In the listing below, locate the lines that hold the string "Februari". Copy those lines.
-=-=-
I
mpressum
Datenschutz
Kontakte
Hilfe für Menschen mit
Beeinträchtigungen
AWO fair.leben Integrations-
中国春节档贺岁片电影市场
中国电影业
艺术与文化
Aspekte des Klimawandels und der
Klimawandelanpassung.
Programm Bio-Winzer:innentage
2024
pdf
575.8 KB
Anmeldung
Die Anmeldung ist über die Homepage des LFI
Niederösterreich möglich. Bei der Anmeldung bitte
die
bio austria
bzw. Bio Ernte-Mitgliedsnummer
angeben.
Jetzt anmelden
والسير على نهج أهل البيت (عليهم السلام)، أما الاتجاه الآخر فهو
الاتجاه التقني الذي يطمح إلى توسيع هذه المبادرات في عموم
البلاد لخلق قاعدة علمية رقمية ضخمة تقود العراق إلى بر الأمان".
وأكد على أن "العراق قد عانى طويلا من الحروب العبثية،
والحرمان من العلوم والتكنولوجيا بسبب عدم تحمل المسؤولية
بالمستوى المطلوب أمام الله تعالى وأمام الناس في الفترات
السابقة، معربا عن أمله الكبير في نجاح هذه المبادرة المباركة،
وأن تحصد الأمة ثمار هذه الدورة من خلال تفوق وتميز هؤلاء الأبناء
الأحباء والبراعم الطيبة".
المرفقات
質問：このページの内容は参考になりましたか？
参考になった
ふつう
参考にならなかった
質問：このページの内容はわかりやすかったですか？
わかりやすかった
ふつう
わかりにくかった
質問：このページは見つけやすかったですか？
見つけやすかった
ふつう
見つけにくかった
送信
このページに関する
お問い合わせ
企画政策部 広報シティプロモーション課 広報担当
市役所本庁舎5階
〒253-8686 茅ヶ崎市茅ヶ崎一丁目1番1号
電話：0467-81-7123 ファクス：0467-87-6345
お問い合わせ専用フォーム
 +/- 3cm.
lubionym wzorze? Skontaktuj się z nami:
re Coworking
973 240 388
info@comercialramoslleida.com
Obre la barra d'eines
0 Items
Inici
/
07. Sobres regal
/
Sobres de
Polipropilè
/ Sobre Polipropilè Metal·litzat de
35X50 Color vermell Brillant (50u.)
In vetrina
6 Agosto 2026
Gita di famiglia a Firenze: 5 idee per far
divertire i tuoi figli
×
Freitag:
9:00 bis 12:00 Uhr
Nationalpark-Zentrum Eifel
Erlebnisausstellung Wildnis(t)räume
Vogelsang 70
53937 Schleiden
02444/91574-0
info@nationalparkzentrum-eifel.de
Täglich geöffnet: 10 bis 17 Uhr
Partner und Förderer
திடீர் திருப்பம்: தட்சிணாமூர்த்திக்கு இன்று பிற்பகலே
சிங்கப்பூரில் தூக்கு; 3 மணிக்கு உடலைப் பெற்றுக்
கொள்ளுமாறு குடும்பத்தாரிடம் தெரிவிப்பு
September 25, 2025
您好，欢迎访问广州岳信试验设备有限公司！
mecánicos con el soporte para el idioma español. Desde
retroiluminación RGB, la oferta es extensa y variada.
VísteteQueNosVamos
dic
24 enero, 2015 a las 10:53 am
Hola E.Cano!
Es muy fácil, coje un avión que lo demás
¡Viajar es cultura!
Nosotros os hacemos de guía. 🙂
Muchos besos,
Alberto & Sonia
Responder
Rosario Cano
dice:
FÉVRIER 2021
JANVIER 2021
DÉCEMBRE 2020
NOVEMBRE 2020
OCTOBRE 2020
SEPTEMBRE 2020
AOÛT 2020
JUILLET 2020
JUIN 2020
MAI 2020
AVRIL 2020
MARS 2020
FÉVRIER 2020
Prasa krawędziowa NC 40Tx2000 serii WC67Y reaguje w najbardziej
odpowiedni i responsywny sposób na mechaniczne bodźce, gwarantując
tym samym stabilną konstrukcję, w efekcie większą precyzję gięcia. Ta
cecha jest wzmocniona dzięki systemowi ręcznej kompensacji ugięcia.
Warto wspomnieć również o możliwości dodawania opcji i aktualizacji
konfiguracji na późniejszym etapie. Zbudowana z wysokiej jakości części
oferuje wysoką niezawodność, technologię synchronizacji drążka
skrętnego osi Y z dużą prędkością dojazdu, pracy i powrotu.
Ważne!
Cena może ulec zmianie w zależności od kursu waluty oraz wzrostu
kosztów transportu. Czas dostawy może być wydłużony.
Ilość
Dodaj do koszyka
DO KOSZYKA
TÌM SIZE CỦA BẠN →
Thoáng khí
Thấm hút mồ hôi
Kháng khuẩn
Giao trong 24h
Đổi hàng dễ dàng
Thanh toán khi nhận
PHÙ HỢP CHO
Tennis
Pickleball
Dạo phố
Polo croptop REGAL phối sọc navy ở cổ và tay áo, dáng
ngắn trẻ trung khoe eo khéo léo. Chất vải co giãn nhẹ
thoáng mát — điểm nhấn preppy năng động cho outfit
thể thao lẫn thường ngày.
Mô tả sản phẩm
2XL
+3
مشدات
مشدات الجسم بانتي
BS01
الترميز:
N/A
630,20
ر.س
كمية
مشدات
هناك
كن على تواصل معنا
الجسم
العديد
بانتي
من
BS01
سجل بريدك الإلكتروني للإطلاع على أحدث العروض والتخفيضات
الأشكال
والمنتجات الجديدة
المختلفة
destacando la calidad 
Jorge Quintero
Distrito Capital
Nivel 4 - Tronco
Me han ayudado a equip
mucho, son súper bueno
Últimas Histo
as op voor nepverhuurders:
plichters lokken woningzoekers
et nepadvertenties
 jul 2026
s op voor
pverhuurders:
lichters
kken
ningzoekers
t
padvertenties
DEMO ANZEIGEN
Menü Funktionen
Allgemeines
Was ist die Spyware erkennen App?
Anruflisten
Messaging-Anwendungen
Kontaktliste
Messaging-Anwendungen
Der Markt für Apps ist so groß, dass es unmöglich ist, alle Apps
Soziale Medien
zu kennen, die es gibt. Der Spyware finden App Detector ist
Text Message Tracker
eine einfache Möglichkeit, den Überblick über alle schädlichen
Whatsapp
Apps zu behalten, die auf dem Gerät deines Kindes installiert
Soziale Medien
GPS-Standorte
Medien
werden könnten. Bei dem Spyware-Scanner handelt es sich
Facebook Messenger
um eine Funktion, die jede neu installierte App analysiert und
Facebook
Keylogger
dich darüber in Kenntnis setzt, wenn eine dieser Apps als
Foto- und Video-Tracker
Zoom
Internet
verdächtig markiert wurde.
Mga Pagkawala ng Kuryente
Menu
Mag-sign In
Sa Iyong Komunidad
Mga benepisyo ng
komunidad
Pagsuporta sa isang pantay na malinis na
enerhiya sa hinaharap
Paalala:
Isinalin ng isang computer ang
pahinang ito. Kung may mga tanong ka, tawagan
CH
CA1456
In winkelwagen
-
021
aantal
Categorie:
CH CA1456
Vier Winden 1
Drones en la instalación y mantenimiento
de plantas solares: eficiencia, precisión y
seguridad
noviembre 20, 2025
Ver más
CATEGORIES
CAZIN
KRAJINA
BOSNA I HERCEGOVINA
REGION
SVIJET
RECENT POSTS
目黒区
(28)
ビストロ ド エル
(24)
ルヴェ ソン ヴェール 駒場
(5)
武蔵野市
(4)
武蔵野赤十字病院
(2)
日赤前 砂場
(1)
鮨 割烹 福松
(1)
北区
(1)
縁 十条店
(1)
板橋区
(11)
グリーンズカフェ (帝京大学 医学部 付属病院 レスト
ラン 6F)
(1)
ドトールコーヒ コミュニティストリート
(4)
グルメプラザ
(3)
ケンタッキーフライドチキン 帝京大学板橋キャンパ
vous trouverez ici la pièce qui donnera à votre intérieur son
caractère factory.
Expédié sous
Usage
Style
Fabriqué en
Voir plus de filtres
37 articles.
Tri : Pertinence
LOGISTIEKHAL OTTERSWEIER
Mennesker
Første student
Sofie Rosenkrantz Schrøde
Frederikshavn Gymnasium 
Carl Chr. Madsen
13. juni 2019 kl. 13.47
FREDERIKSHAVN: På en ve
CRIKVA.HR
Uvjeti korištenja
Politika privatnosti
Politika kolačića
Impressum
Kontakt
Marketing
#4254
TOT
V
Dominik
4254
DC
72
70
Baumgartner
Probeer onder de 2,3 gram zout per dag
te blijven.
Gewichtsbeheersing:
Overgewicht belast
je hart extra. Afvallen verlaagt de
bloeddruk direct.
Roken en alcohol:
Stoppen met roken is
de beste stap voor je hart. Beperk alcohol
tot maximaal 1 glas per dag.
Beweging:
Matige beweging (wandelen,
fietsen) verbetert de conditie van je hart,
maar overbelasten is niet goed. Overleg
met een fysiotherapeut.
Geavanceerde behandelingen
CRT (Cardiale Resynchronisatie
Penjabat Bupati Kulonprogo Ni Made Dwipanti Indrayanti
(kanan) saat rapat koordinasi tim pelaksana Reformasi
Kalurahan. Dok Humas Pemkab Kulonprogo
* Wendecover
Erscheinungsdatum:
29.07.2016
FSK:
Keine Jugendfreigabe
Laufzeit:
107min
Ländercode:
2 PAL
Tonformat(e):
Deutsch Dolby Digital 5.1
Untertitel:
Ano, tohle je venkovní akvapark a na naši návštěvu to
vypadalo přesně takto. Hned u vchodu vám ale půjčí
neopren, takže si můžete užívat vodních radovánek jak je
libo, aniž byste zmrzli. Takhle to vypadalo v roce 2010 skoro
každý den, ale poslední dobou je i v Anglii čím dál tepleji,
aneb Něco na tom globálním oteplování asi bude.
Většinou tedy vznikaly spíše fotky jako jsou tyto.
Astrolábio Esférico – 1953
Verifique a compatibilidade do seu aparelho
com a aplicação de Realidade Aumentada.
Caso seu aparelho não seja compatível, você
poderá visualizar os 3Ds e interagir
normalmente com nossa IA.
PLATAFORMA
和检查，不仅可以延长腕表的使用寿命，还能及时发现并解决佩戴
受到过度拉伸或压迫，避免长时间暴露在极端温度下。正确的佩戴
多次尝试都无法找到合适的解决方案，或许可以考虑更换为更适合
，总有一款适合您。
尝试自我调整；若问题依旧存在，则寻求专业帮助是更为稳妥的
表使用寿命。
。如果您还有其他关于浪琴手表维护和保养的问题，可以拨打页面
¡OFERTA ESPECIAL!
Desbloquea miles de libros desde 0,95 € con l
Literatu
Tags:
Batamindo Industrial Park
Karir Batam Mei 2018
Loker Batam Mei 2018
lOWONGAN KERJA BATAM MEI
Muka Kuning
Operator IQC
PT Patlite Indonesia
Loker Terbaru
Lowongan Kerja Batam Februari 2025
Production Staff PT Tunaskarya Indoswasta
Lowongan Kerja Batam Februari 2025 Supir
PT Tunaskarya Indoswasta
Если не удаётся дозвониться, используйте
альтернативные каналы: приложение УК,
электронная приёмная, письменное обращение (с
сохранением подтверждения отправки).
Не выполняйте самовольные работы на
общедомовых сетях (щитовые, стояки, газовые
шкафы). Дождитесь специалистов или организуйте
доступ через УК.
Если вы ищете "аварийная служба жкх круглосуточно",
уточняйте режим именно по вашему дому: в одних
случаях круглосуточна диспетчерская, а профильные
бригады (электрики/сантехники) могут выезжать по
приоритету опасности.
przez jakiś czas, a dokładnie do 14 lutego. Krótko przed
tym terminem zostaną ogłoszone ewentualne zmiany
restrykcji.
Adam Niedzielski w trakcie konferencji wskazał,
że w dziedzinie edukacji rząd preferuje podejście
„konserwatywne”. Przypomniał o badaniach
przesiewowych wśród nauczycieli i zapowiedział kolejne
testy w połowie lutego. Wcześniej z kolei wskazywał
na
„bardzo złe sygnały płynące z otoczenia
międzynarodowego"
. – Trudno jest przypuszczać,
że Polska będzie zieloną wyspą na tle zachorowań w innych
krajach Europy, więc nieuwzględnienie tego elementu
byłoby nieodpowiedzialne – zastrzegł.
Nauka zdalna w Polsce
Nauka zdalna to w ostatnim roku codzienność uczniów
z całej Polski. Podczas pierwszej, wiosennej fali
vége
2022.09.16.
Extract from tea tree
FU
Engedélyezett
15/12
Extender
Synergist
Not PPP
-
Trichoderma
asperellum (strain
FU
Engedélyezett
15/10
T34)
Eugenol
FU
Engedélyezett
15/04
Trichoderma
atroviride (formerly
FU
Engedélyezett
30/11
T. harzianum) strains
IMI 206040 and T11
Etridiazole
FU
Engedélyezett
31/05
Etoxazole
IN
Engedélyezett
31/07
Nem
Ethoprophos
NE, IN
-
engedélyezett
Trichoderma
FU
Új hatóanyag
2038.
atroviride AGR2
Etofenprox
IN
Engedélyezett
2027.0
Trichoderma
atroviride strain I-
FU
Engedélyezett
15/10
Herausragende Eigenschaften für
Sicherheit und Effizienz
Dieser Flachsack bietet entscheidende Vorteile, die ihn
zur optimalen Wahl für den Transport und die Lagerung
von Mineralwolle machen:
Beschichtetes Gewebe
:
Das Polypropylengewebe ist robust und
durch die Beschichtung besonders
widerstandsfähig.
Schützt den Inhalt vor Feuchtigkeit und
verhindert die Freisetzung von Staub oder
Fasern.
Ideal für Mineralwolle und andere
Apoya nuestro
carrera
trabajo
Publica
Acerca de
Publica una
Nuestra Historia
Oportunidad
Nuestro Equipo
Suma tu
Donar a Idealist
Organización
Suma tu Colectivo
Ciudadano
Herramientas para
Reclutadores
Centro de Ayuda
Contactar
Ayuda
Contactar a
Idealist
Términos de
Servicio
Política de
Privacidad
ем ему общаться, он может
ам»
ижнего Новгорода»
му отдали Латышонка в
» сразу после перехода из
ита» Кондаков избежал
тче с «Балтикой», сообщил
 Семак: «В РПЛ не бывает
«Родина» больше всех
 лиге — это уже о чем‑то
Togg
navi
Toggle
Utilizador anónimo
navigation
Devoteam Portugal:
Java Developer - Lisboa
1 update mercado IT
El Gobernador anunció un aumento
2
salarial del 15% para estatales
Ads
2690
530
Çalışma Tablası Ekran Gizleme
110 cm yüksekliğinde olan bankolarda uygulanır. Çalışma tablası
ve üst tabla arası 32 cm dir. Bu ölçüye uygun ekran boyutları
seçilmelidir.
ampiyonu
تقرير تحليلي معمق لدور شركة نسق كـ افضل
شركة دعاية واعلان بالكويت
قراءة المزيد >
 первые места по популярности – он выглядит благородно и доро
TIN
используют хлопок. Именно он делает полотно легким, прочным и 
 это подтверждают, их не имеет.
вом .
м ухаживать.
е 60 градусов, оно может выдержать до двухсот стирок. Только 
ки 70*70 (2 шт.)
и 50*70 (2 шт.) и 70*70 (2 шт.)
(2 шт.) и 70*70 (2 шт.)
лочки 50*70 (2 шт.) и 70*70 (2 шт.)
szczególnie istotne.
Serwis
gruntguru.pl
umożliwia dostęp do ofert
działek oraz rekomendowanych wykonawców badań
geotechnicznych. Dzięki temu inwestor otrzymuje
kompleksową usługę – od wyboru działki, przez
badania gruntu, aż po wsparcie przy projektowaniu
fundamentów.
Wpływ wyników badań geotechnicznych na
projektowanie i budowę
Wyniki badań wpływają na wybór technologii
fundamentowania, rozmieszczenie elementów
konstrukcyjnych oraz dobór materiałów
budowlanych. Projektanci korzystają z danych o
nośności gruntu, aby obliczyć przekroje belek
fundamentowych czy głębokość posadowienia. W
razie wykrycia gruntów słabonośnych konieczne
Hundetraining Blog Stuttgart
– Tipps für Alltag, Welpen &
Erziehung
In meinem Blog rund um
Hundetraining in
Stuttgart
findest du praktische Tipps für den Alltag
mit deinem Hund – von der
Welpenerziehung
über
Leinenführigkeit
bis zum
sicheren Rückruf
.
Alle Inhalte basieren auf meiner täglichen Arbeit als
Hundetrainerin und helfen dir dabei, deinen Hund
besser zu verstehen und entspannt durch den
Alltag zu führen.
-=-=-
### Exercise answer
Lowongan Kerja Batam Februari 2025
Lowongan Kerja Batam Februari 2025 Supir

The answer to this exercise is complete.